Sunday, June 3, 2012

Your Own Field of Dreams

As I drive around Toronto, I always notice the ball diamonds that scatter the landscape. Some of them are simple schoolyard backstops with a rudimentary crushed limestone infield; some are a little more “upmarket” with a rubber, home plate and maybe even dugouts or benches behind a chain link screen. A few even have lights. I get nostalgic every time I see one.

When you’re a kid, you take these things for granted. It’s more a matter of getting some friends together, going to one of these small diamonds and playing games like Three Flies Up or Indian Ball. Actually, we didn't even need a proper playing field. I remember playing ball for hours in our front yard. (We had a fairly large one – or at least it felt large enough back when I was nine.)

Occasionally, a real game would be organized with at least eight or ten players. Sometimes it would be wiffle ball with one of those bulbous plastic bats (why were they always bright red?) and that was what we usually played in our front yard. But it was really cool to go over to FE Bellows School to play on their ball diamond. Often other kids were there. We’d make up teams and the game was on. Every kid should have an FE Bellows in their lives.

If parents got involved, things became more serious and you’d be playing Little League with a proper diamond, uniforms, helmets and even umpires. Those games were much more intimidating for me, probably because of my skill level, which was admittedly not that good back then. I always preferred the more casual affairs we kids would just throw together on our own, usually in the Strunsky’s backyard. Remember those ridiculous ground rules you’d come up with? (If the wiffle ball hit Robert’s bedroom window it was an automatic home run.)

A few years after our two boys were born, my wife and I began playing fast pitch softball with friends (the fabled Hogtown Bombers with Will and John). The league we formed, The Toronto Mixed Softball League (which quickly became The Toronto Mixed-up Softball League), needed to find diamonds on which to play. One of my favorites, Wenderly, was in a lovely little park just north of us, tucked in behind some houses and even though it’s in the middle of a big city, you’d walk in there and you’d feel as if you were out in the country. On hot afternoons, we’d move off the bench that served for our ”dugout” and sit in the shade of the willows that run down the third base line, or the beeches on the first base line. Occasionally, one of the Bomber’s heavy hitters (the sorely missed Russ West, especially) could park a ball in someone’s yard beyond the center field fence. It really felt like a legit major league homer.

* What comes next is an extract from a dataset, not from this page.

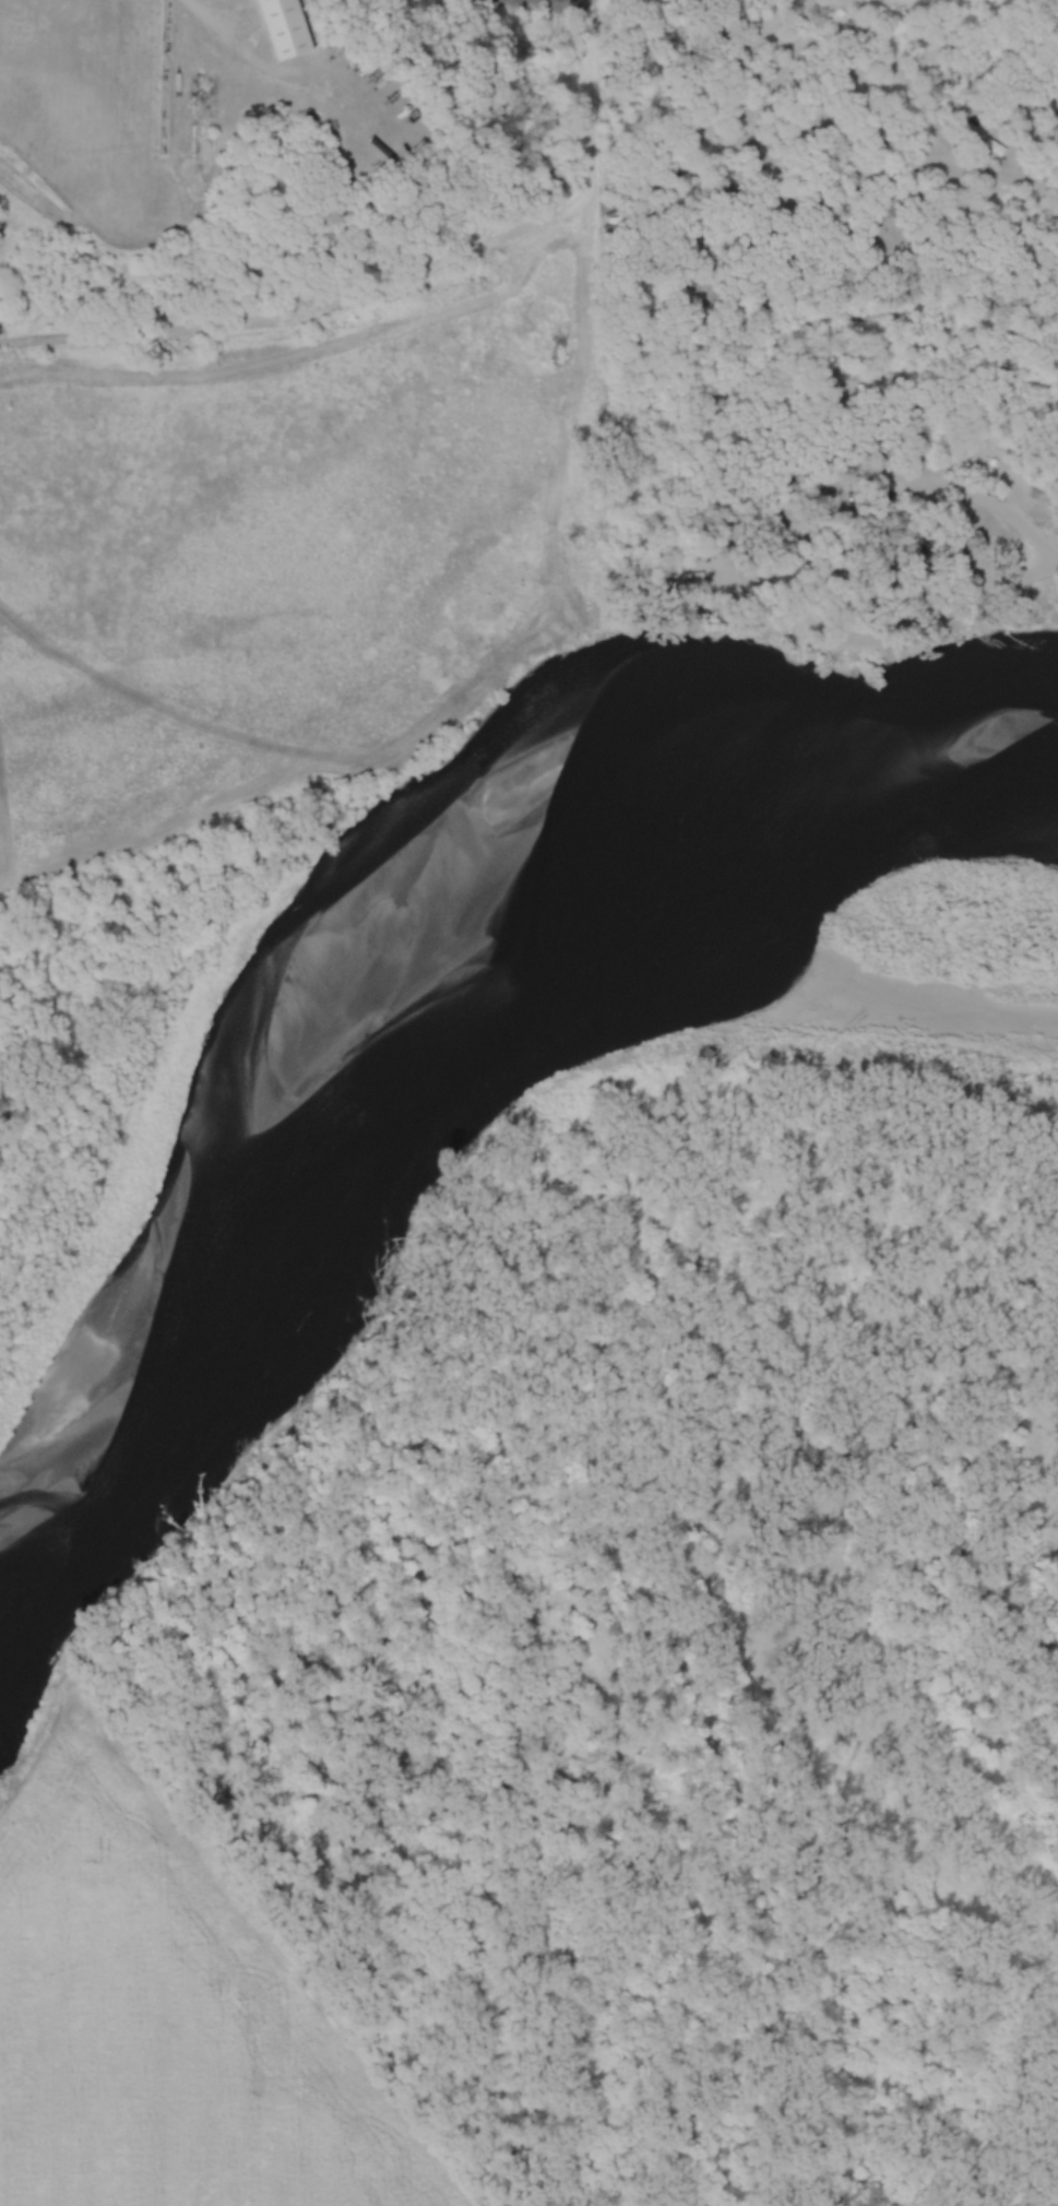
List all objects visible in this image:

Our two sons came along to the games and would help out with scoring, maybe play catch behind the backstop, or just watch the game. It was great having our own cheering section. We played there on Sundays and our joint memory of those games is just golden. Good friends, a beautiful little diamond, a warm summer evening or afternoon, the crack of the bat (well, usually a ping since we generally used aluminum ones) and the smack of the ball into Murray’s (our first baseman) glove as Will (shortstop) cleanly dispatched another would-be runner.

For a person in love with this wonderful game, what more could you ask for?

2 comments:

John Z said...

Rick - you just brought back some great memories for me - playing ball at Strunsky's was one of them - i played many games there with Paul and John Jacobus and many others...also remember losing some balls over the fence and being too scared of the grouchy neighbor on one side or the place with the dogs behind the "centerfield fence"..i think they made a kids movie where they were afraid to go get the ball over the fence due to the neighbor's dog. Also i spent hours on the ball field at F.E. Bellows with pickup games and Home Run Derby in the small Bellows Field with rail fences next to the old Administration Bldg...yu never knew who would be there to play but usually got into the game.."we got winnners" in HR Derby.

Rick Blechta said...

Yeah, the Weatherlys had those dogs. It was always sort of frightening cutting through their property since it was our shortcut to Union Avenue. We'd throw a stick to distract the dogs, then race down the driveway, knowing just how long their chains reached. Mr. Gratto was the old crouch. I'd forgotten about that. Wow! Those old times.

Remember playing Butt Ball, the game Jacobus and the Strunskys made up?